その社長は引っ越すというだけで国を代表する新聞に載ったり、自らハンドルを握って事実上の皇帝である首相の館に入れるくらいの方だったから、私などでさえタクシーに乗って行きたい会社を告げると代金をまけてくれたりするくらい、その国では当時最も知られていた日本人だったかも知れない。
グループ社長・会長を差し置いて、A新聞一面の“ひと”欄とかいうのに載るような方だった。
その社長に次いで皆に愛されていたのが、ぽっちゃり系のQちゃんだったろう。
かの国に入ってしばらくして、私はQちゃんと同じ部屋で働くことになる。
Qちゃんはちょっと汗かきで、常にベビーパウダーを首筋に塗りたくっていた。
体型や顔に反して男まさりの彼女は、キャンティーンでは何人もの男性に取り囲まれ、スコール後の青空のようだった。
彼女と同じ部屋で働いて、1年くらい経った頃だろうか。
仕事が深夜に及び、部屋に彼女と2人だけになってしまったことがある。
いくら世界屈指の安全な警察国家でも、深夜にうら若き女性を1人タクシーで帰らせることには不安があった。
Qちゃん、家まで送るよ。
私は気楽に声をかけた。
が、彼女には珍しく生返事。
もじもじしている。
いいから、一緒に帰ろう。大丈夫。狼にはならないから。
そんなことを言った気がする。
ドアを閉め、エンジンをかける。
で、どっち?
……。
えっ?
訊き返す。
絞り出すような声から、極めてよく知る地名が出てくる。そこで、それまでの疑問が解けた。
当時流行っていた中森明菜の歌の歌詞にも似たそこは、若い駐在員の間では最も知られている場所でもあったからだ。

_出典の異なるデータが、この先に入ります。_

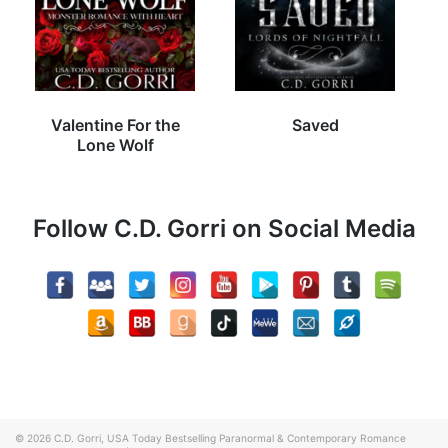
Valentine For the
Saved
Lone Wolf
Follow C.D. Gorri on Social Media
© 2026
C.D. Gorri, USA Today Bestselling Paranormal & Contemporary Romance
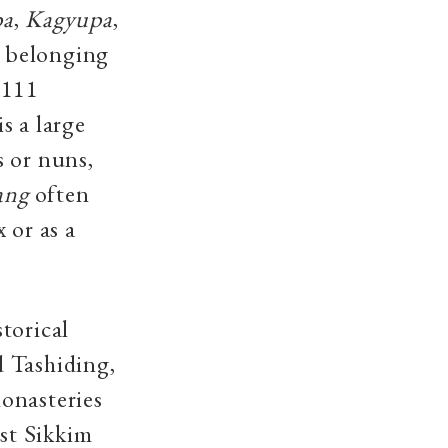
pa
,
Kagyupa
,
 belonging
 111
 is a large
s or nuns,
ang
often
 or as a
torical
d Tashiding,
onasteries
st Sikkim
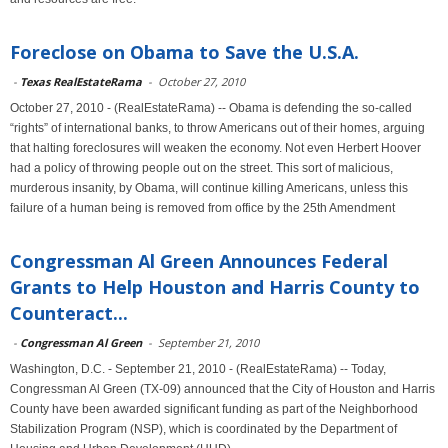
Foreclose on Obama to Save the U.S.A.
-
Texas RealEstateRama
-
October 27, 2010
October 27, 2010 - (RealEstateRama) -- Obama is defending the so-called
“rights” of international banks, to throw Americans out of their homes, arguing
that halting foreclosures will weaken the economy. Not even Herbert Hoover
had a policy of throwing people out on the street. This sort of malicious,
murderous insanity, by Obama, will continue killing Americans, unless this
failure of a human being is removed from office by the 25th Amendment
Congressman Al Green Announces Federal
Grants to Help Houston and Harris County to
Counteract...
-
Congressman Al Green
-
September 21, 2010
Washington, D.C. - September 21, 2010 - (RealEstateRama) -- Today,
Congressman Al Green (TX-09) announced that the City of Houston and Harris
County have been awarded significant funding as part of the Neighborhood
Stabilization Program (NSP), which is coordinated by the Department of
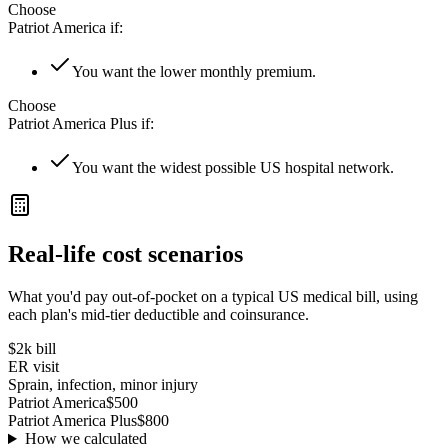
Choose
Patriot America
if:
You want the lower monthly premium.
Choose
Patriot America Plus
if:
You want the widest possible US hospital network.
Real-life cost scenarios
What you'd pay out-of-pocket on a typical US medical bill, using
each plan's mid-tier deductible and coinsurance.
$2k
bill
ER visit
Sprain, infection, minor injury
Patriot America
$500
Patriot America Plus
$800
How we calculated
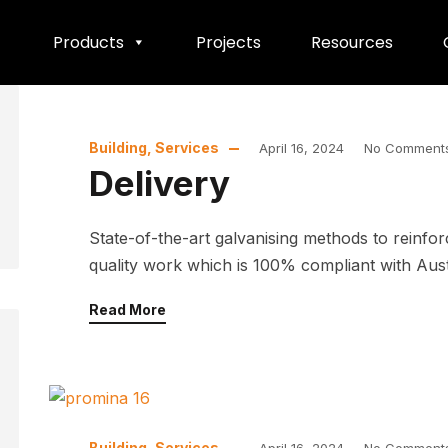
Products
Projects
Resources
Building
,
Services
April 16, 2024
No Comment
Delivery
State-of-the-art galvanising methods to reinfo
quality work which is 100% compliant with Austra
Read More
Building
,
Services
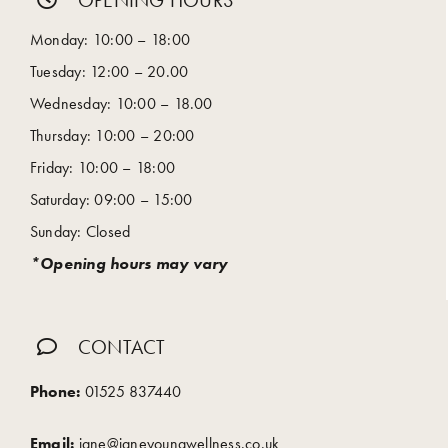
OPENING HOURS
Monday: 10:00 – 18:00
Tuesday: 12:00 – 20.00
Wednesday: 10:00 – 18.00
Thursday: 10:00 – 20:00
Friday: 10:00 – 18:00
Saturday: 09:00 – 15:00
Sunday: Closed
*Opening hours may vary
CONTACT
Phone:
01525 837440
Email:
jane@janeyoungwellness.co.uk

しかしながら、その地がすべてがそういう場所であるわけではないのは当然だ。
が、やはり口に出しにくかったのだろう。
だから私は、耳を空気にしてアクセルを踏んた。
車の中のQちゃんは、昼間に見る風を切って会社を走り回る彼女ではなく、青菜に塩になっていた。
それから1、2年後のことだ。
私はその国から少し離れた、サバイサバイ国に異動となる。
その時彼女から、餞別に1組のスプーンセットをもらった。
その意味が何なのかは知らない。
私の中では、Qちゃんは人前で機関銃を打つような強い女ではなく、あくまでもしおらしい女性との印象がある。
その後Qちゃんは会社を辞め、今はビクトリア国あたりに住んでいるらしい。
Qちゃんと言ったなら、機関銃とセーラー服、豪快な笑顔を思い浮かべる方が多いに違いない。
が、私には、少しばかりメロウな記憶が甦るのである。
最近は昔話が増えてきた。
あるいは、何が近いのかいなあ?
いや、いまだに煩悩が103個くらいある私は、あちらに行く気などさらさらない。
そういえば、私がサバイサバイ国に異動になる頃には、Qちゃんの首筋のベビーパウダーが消え、うっすらとスズランの匂いを漂わせるようになっていた。
たぶん、アナイス・アナイスあたりだろう。
おそらく、ゲランのミツコではないと思う。
と知ったようなことを書いたが、実のところNo.5とNo.42の違いさえ分からない。